In the copy, keep every record exact and leave out all images.

[Data shown Boundary: Start]

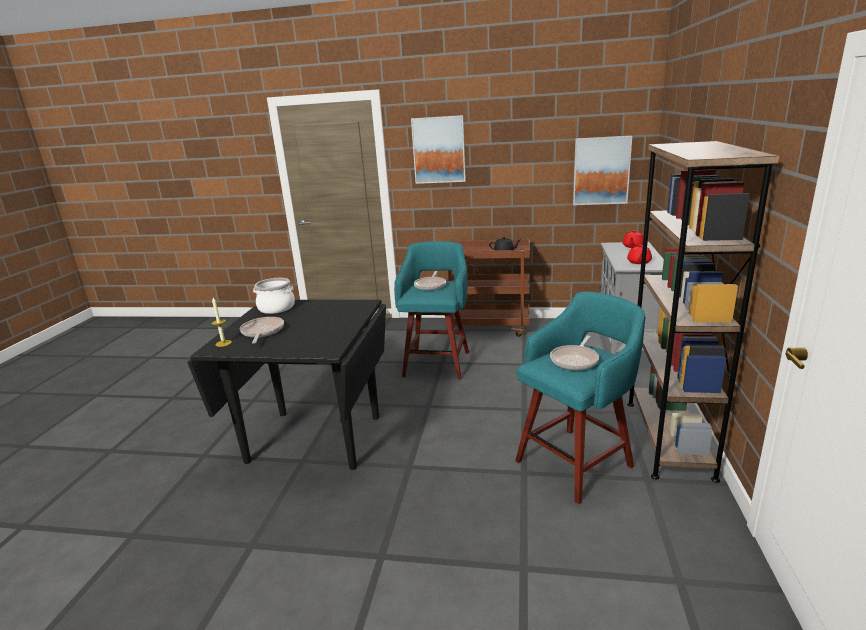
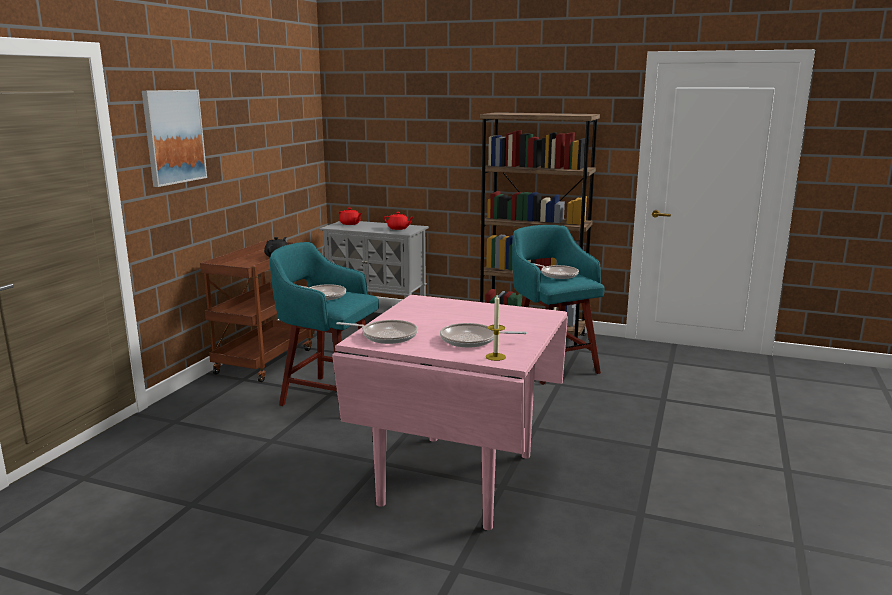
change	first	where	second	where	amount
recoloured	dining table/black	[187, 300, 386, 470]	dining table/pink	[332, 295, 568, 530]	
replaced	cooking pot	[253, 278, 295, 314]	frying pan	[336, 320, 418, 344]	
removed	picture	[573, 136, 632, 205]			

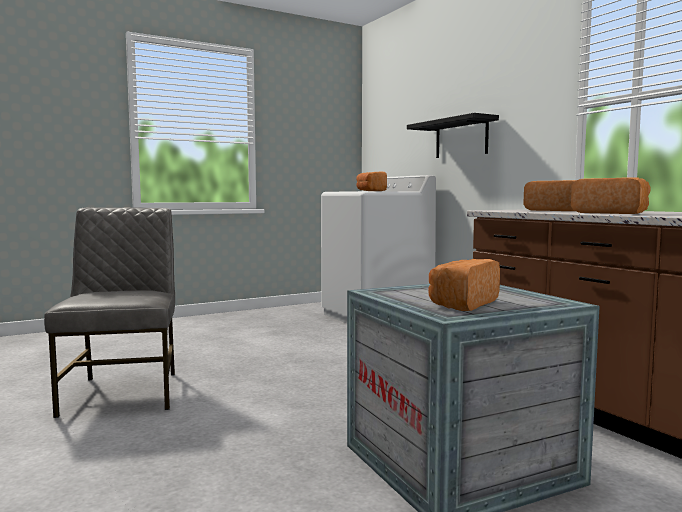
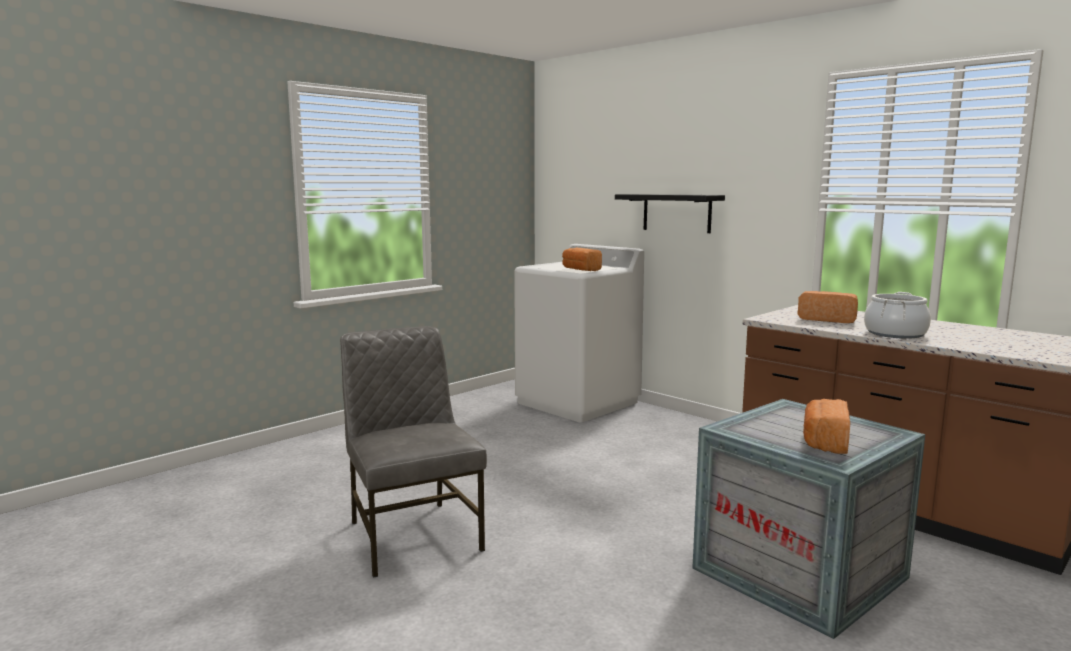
change	first	where	second	where	amount
replaced	bread	[571, 177, 651, 214]	cooking pot	[864, 292, 931, 339]	

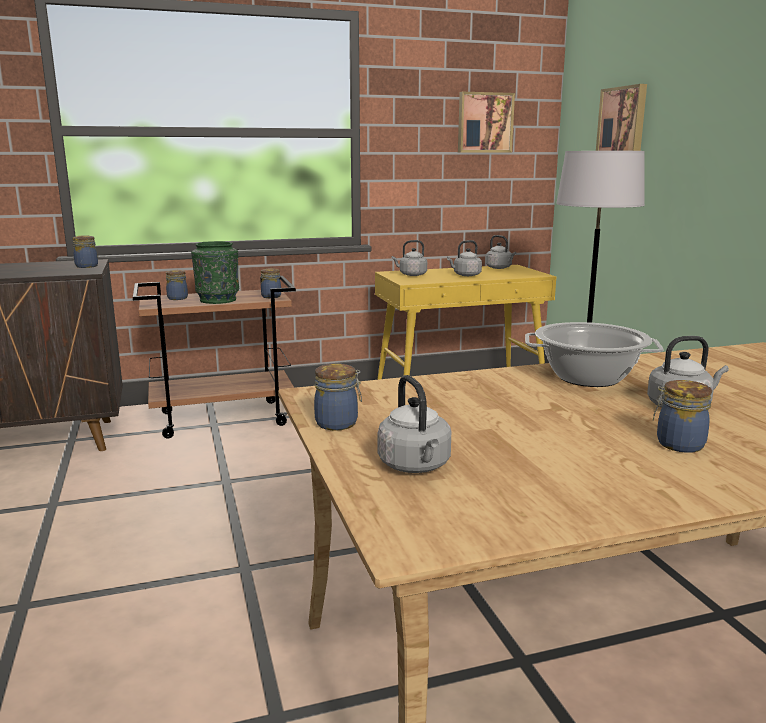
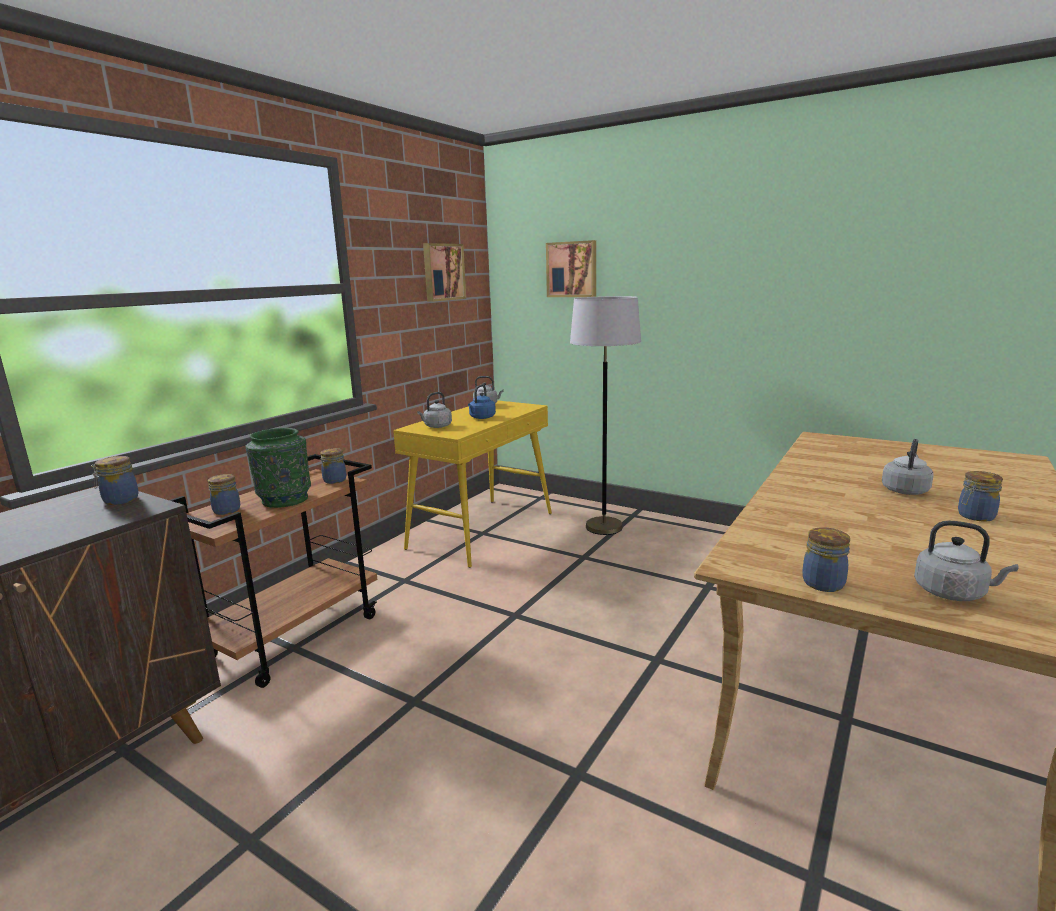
change	first	where	second	where	amount
recoloured	kettle/grey	[447, 240, 482, 276]	kettle/blue	[468, 385, 496, 419]	
removed	cooking pot	[525, 322, 664, 387]			

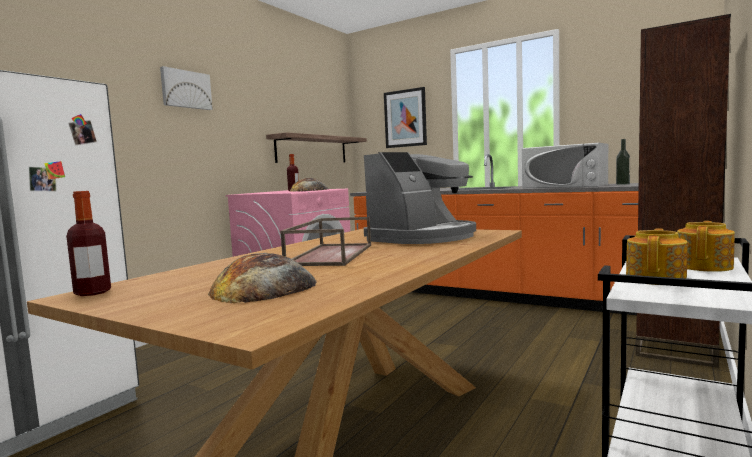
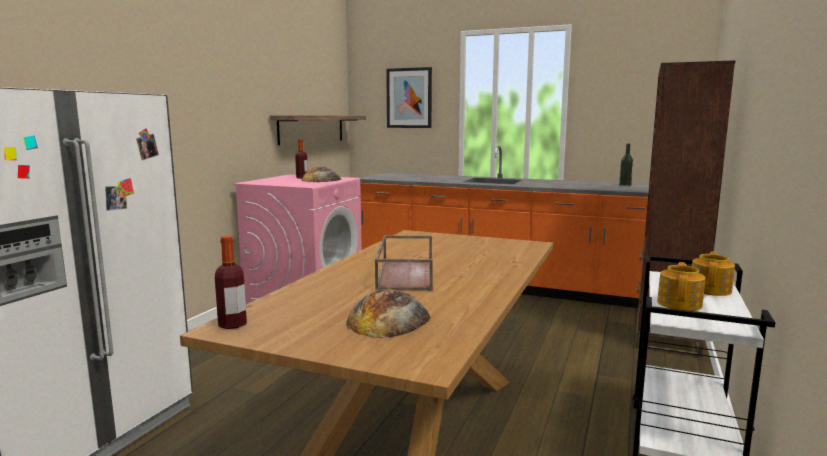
change	first	where	second	where	amount
removed	picture	[160, 66, 213, 110]			
removed	coffee machine	[364, 152, 476, 244]			
removed	microwave/white	[522, 143, 608, 188]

[Data shown Boundary: End]

• **Output for this exercise**:
change	first	where	second	where	amount
recoloured	dining table/black	[187, 300, 386, 470]	dining table/pink	[332, 295, 568, 530]	
replaced	cooking pot	[253, 278, 295, 314]	frying pan	[336, 320, 418, 344]	
removed	picture	[573, 136, 632, 205]			

change	first	where	second	where	amount
replaced	bread	[571, 177, 651, 214]	cooking pot	[864, 292, 931, 339]	

change	first	where	second	where	amount
recoloured	kettle/grey	[447, 240, 482, 276]	kettle/blue	[468, 385, 496, 419]	
removed	cooking pot	[525, 322, 664, 387]			

change	first	where	second	where	amount
removed	picture	[160, 66, 213, 110]			
removed	coffee machine	[364, 152, 476, 244]			
removed	microwave/white	[522, 143, 608, 188]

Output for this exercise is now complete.